Updated! 📢 Project Kickoff and Team Assignments for Upcoming Virtual-Internships

Teams Based on MCQ Scores

We have extended our deadline, so more participants will be added on a rolling basis. Passing score is 8 out of 10. While we’ve accepted a couple of scores of 7, please ensure you thoroughly read the project details.

Foundational Projects:

Proceed to the code-along for your project and submit your replies to the specified tasks. If you encounter any issues, ask questions via the forum, and mentors will respond as soon as possible.

Advanced Projects:

We will contact you soon with details about the AI Evaluator and a kick-off preparatory meeting with our mentors.

Collaborative Opportunities:

Our projects are designed to encourage dynamic collaboration among teams within the same area.

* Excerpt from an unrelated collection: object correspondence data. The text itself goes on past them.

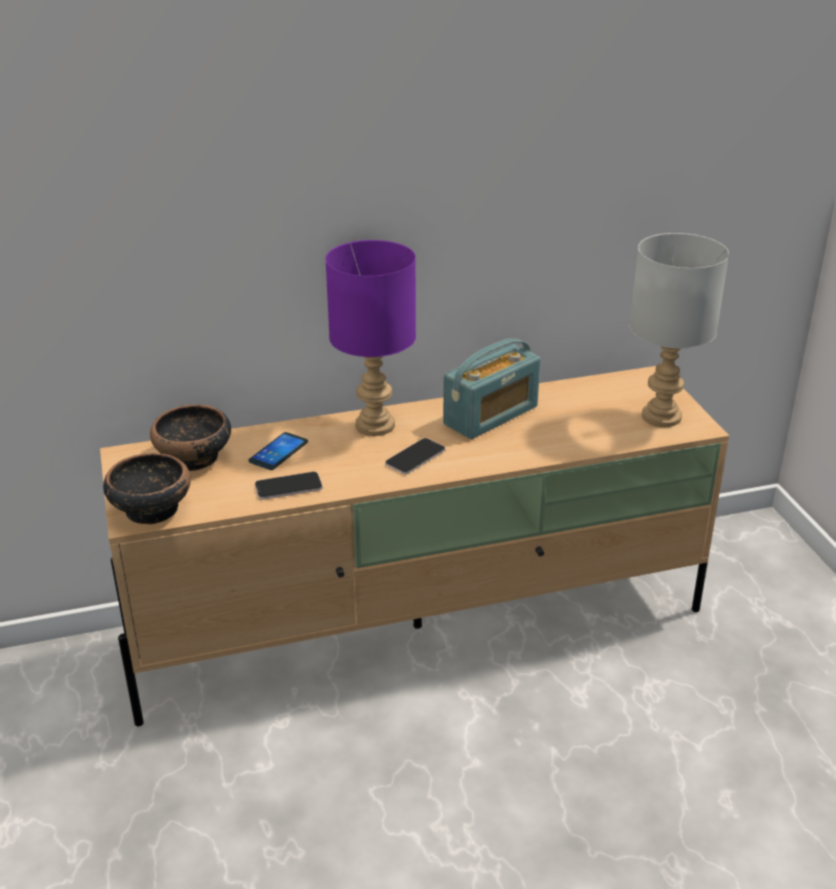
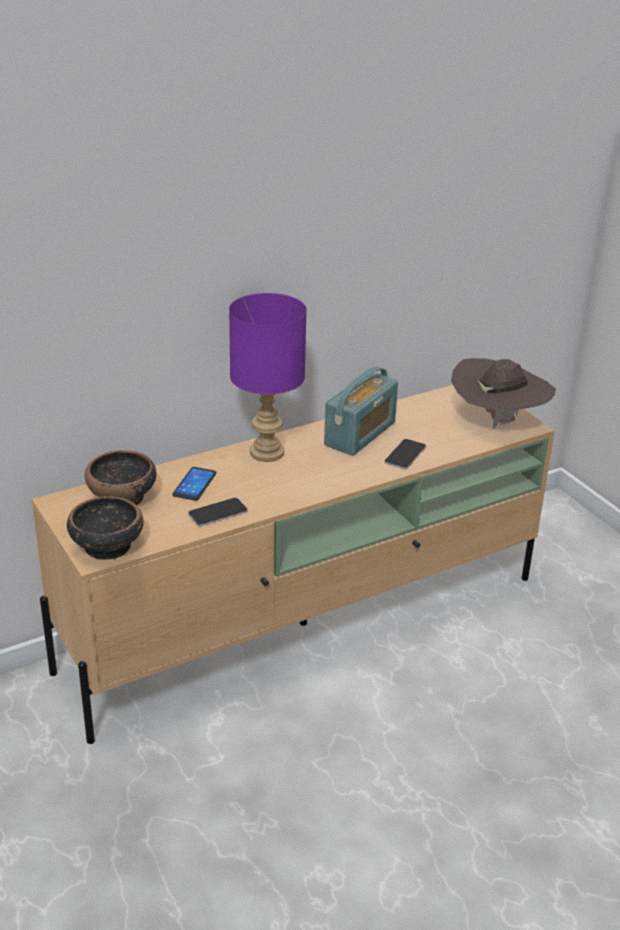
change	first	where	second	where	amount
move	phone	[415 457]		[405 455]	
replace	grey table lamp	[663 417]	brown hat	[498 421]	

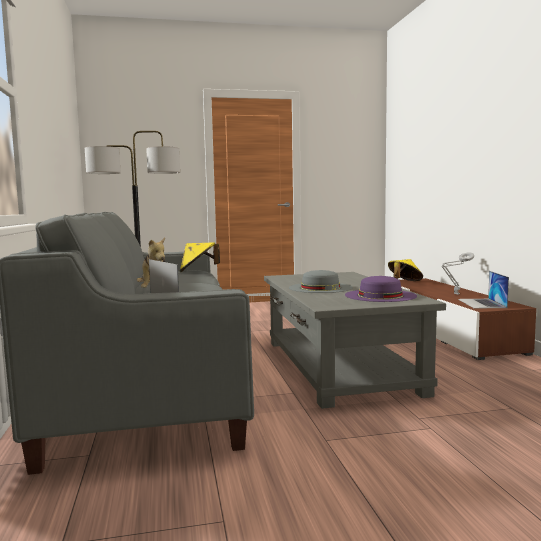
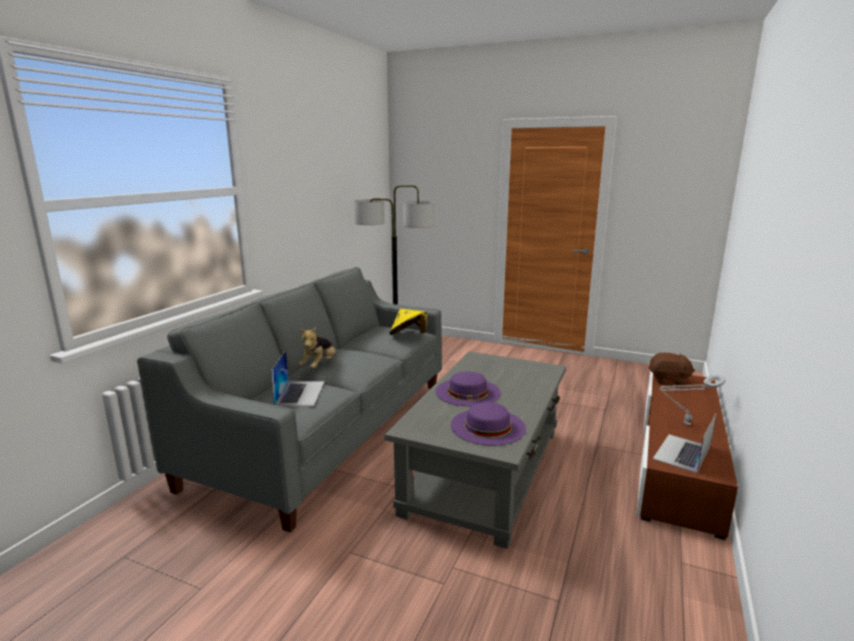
change	first	where	second	where	amount
replace	yellow hat	[404 282]	brown plush toy	[668 380]	
recolor	grey hat	[320 288]	purple hat	[468 392]	

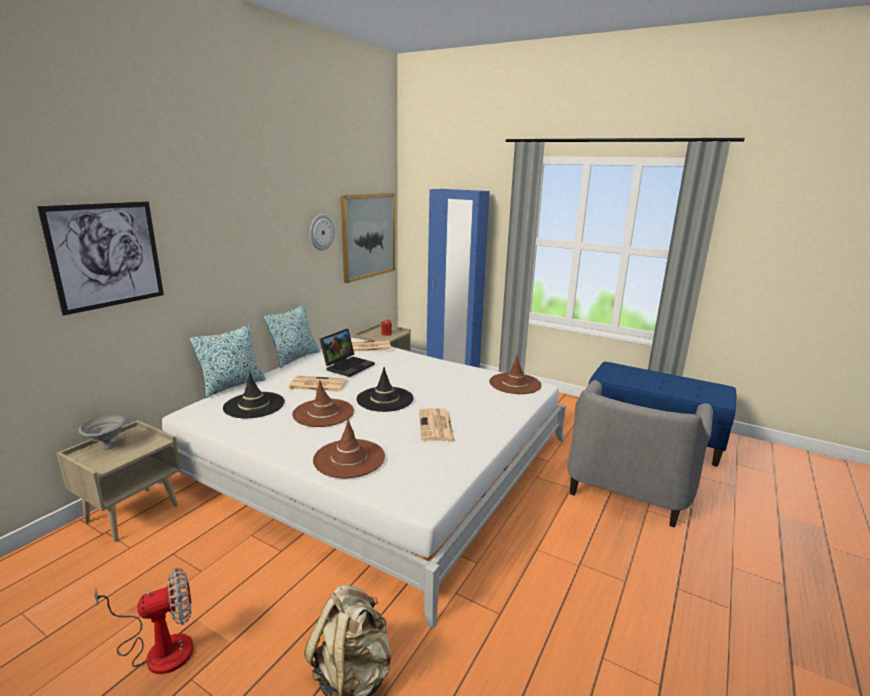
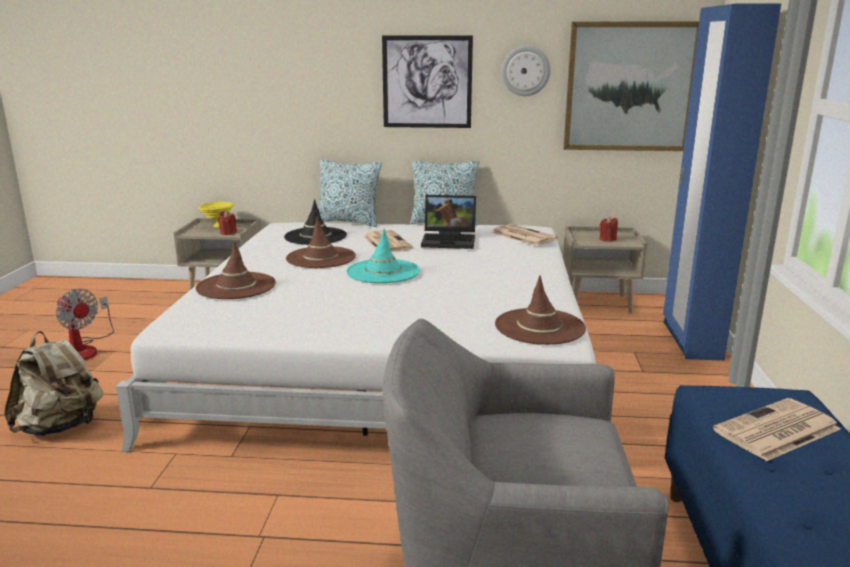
change	first	where	second	where	amount
insert			red candle	[228 233]	
move	picture	[107 255]		[427 82]	
move	newspaper	[436 426]		[776 431]	
recolor	grey bowl	[107 447]	yellow bowl	[218 226]	
recolor	black hat	[385 399]	turquoise hat	[383 272]	

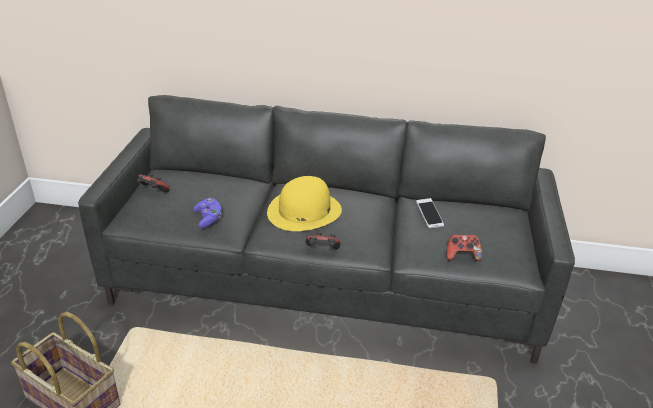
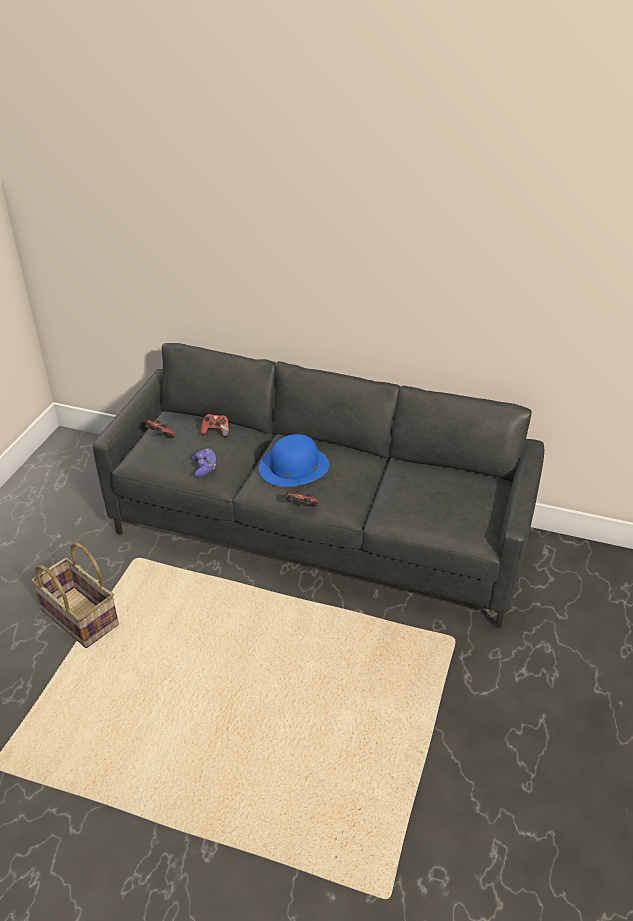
change	first	where	second	where	amount
delete	phone	[429 218]			
move	game controller	[462 255]		[216 432]	
recolor	yellow hat	[304 211]	blue hat	[294 466]	

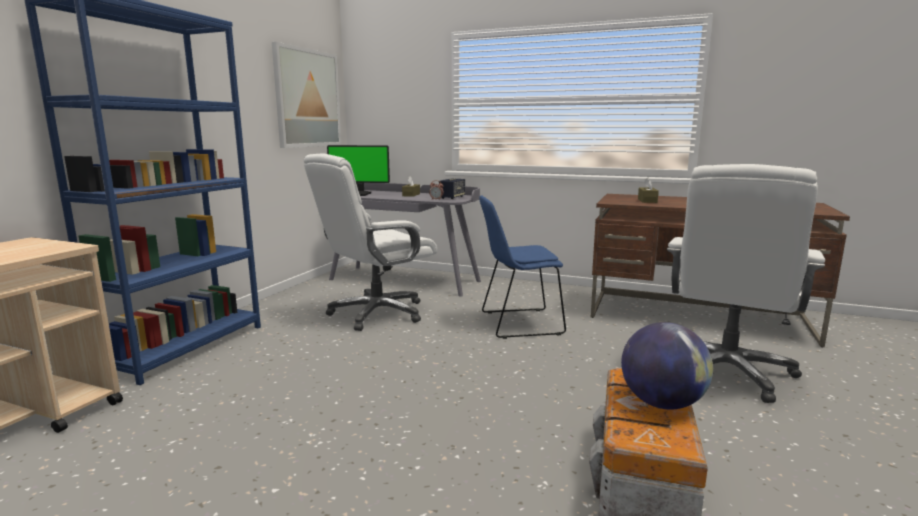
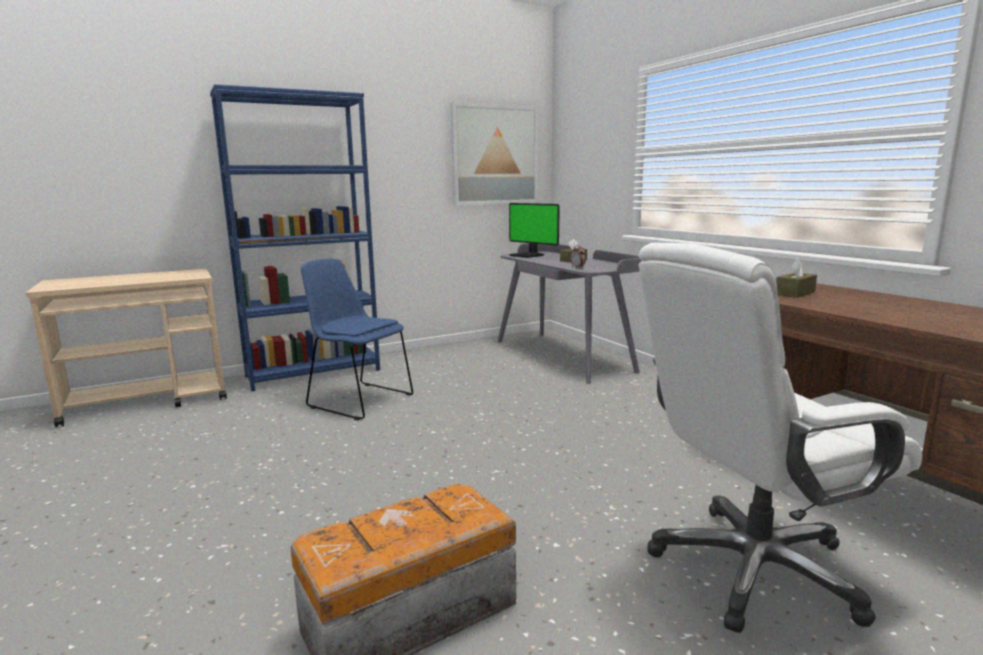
change	first	where	second	where	amount
delete	white office chair	[376 313]			
delete	speaker	[452 197]			
delete	globe	[661 403]			
move	blue chair	[517 323]		[358 400]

For example, the Foundational ML team can dive into NLP tasks highlighted by the Recommender team, and the Recommender team can compare their findings with those of the GNN-based Recommender team to develop a comprehensive study.

In addition, those who have honed their skills in R Shiny can collaborate with the advanced Bioinformatics team to implement sophisticated projects. Such cross-team interactions not only enhance learning but also lead to innovative solutions.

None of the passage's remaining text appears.